Y es que la supervivencia es quizás el punto central de esta novela, no la muerte como sucede normalmente en las obras sobre los tiempos de guerra. La supervivencia retratada en ese grupo minúsculo de rebeldes que se esconden en los bosques cercanos a sus poblaciones para emprender desde allí la defensa de lo que les queda, en muchos casos tan solo la tierra que habitaron siempre pues sus familias han sido asesinadas o desaparecidas, y sus bienes destruidos por la brutal invasión de las tropas alemanas.

En ‘El bosque del odio’ están presentes las traiciones y las lealtades, el valor y el miedo, la cobardía y el arrojo, el amor y el rencor, pero no así los calificativos de buenos o malos, pues en tiempos de guerra esos adjetivos se anulan o se confunden en el alma de sus personajes que a momentos tan solo parecen ser seres humanos que se aferran a la vida en medio de las más espantosas tragedias, y, en muchas ocasiones, convertidos en bestias salvajes, terminen aplacados como niños inocentes gracias a la música de un espectral violín y sus ritmos anestésicos que recorren los bosques.

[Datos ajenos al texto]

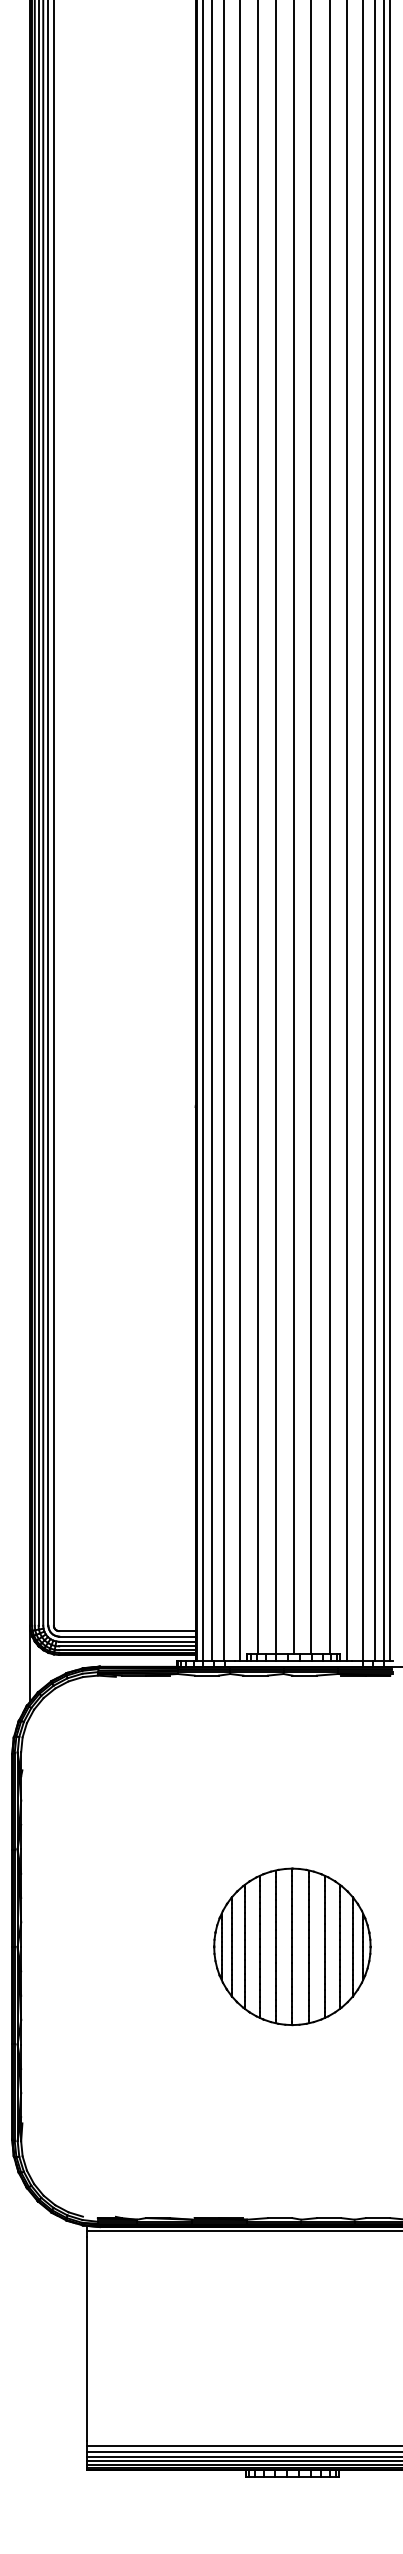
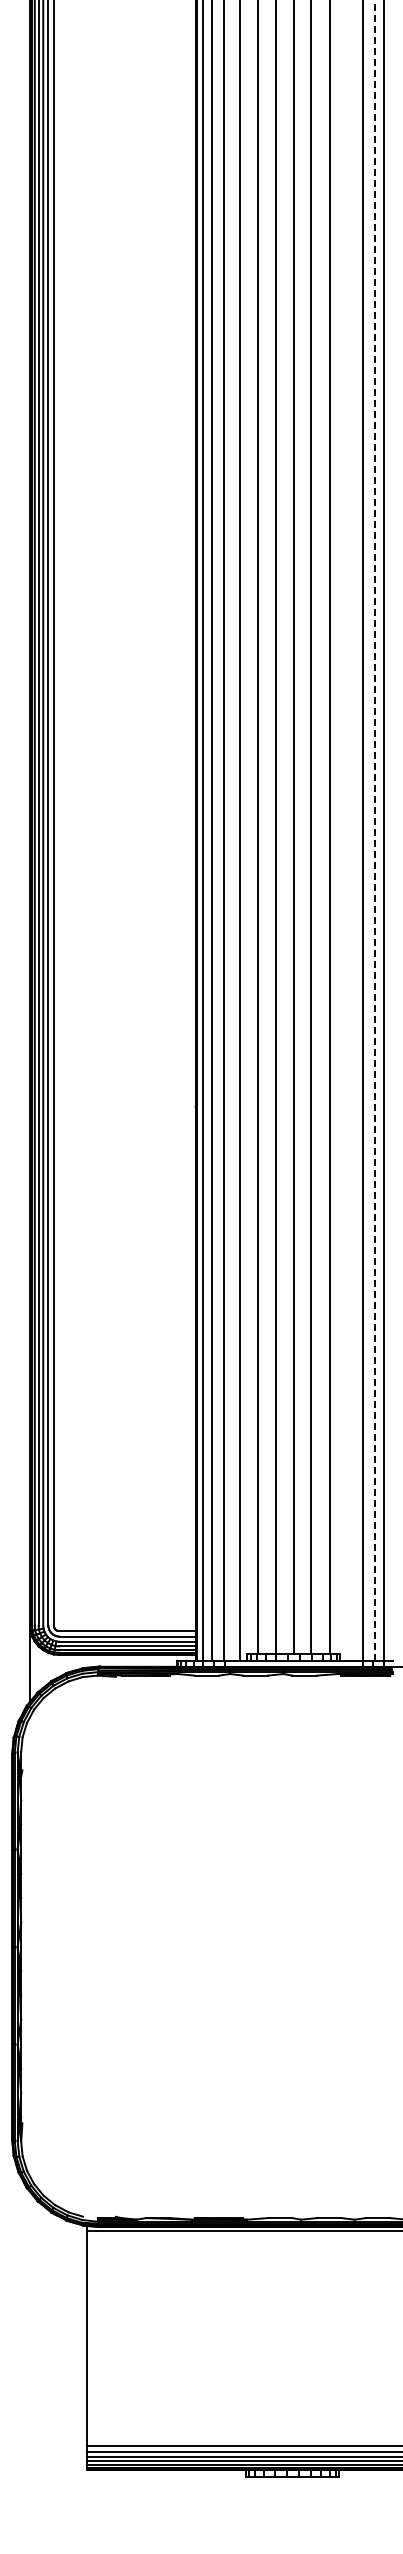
line at (375, 830): solid -> dashed
line at (347, 831): present -> none
line at (389, 831): present -> none
part at (292, 1946): present -> none
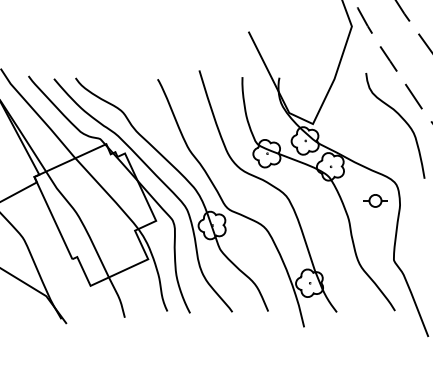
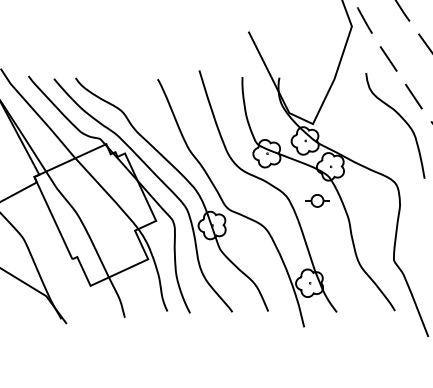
part at (375, 200) position: (375, 200) -> (317, 200)
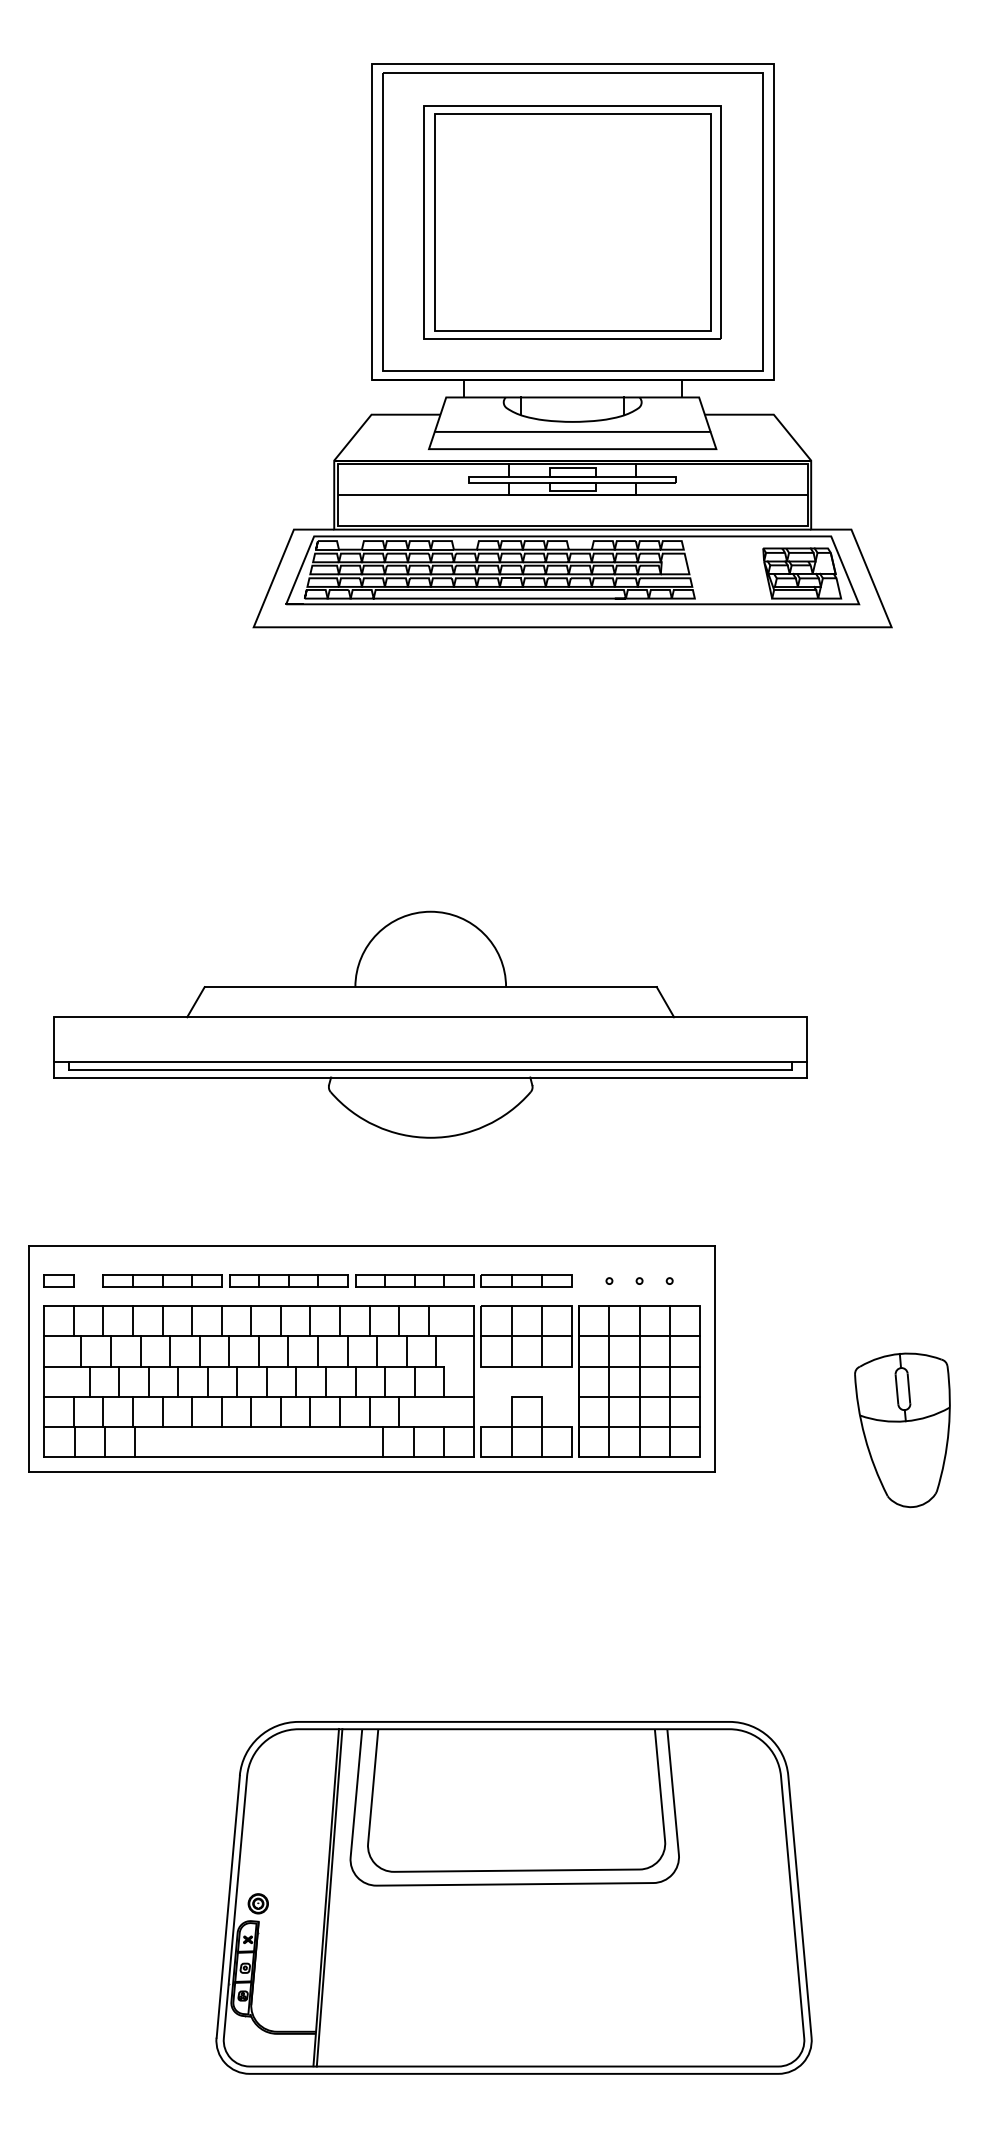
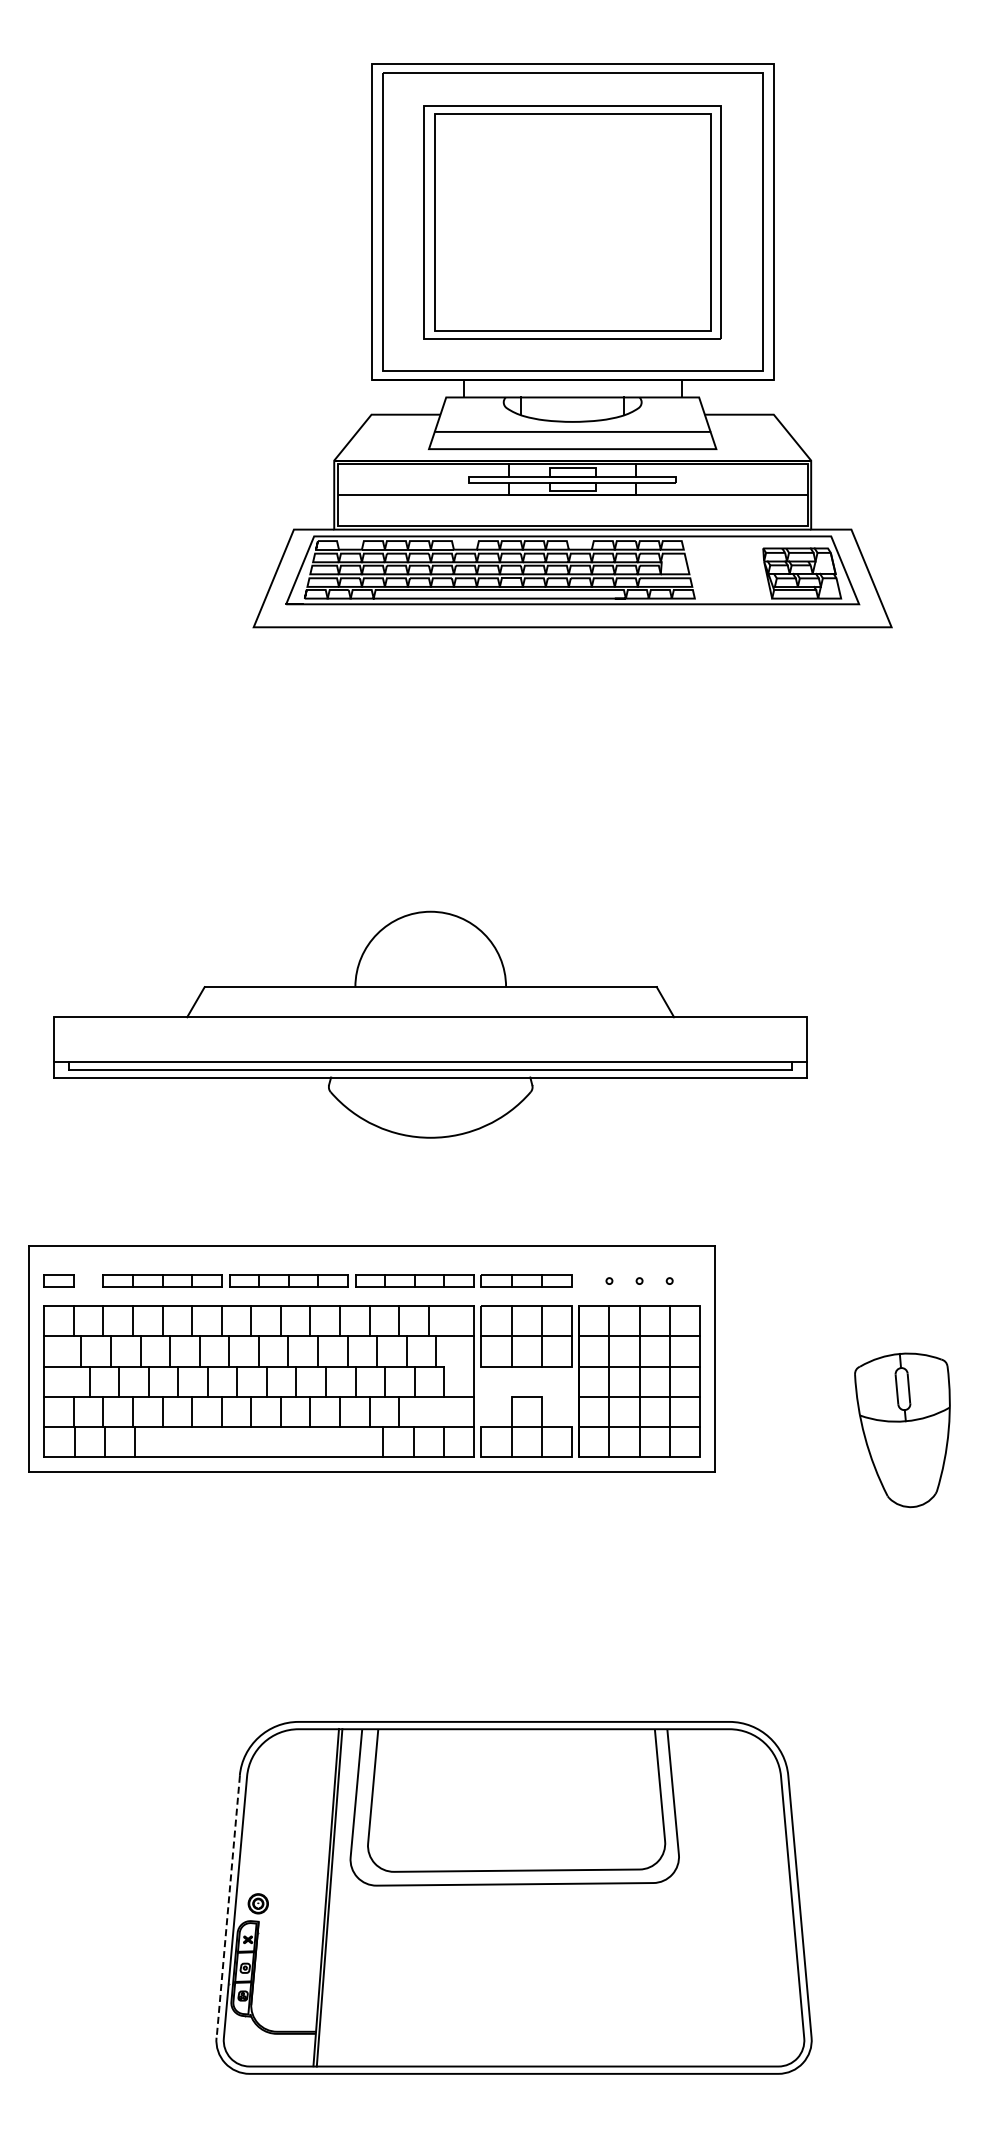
line at (228, 1907): solid -> dashed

La escena aquella de pan Jozef, un hombre que permitió el abuso de su esposa por parte de soldados alemanes para salvar sus vidas, sigue así:

Durante dos semanas, pan Jozef volvió cada día. Cada vez pedía ver a su mujer, escuchaba los insultos con un aire triste y volvía a irse, sin atreverse a mirar a nadie a los ojos. Y luego, un buen día, una broma de mal gusto de Krylenko puso un final inesperado a aquel asunto. Pan Jozef había llegado al bosque y, siguiendo la costumbre por entonces ya arraigada, pidió ver a su mujer. Krylenko le miró un buen rato, escupió y dijo:
—Felicidades, posadero. Tengo una buena noticia para ti. ¡Vas a ser padre!
Los partisanos presentes en la conversación, aunque habían visto a hombres sufrir y agonizar durante horas, coincidieron en que “nunca habían visto a un tipo con tan mala cara”.
Pan Jozef no dijo nada. Simplemente, todo el rostro se le hundió, se vació de sangre, y sus ojos adquirieron una expresión de sufrimiento muy humano. “Casi parecía un hombre”, declaró más tarde Krylenko, bastante avergonzado, por otra parte, por las consecuencias de su broma. Porque pan Jozef les dio la espalda y se fue. Pero no muy lejos. Sólo llegó hasta el primer árbol un poco aislado, un poco apartado, y allí se sacó los tirantes y se colgó limpiamente de una rama bien sólida. A los partisanos les pareció que el gesto tenía cierta grandeza, y que después de todo el corazón de pan Jozef no estaba compuesto sólo de grasa, como suponía, lo que le valió ser enterrado con una cruz de madera bien plantada sobre su tumba, como corresponde a un cristiano.

Este artículo apareció en la revista Forbes.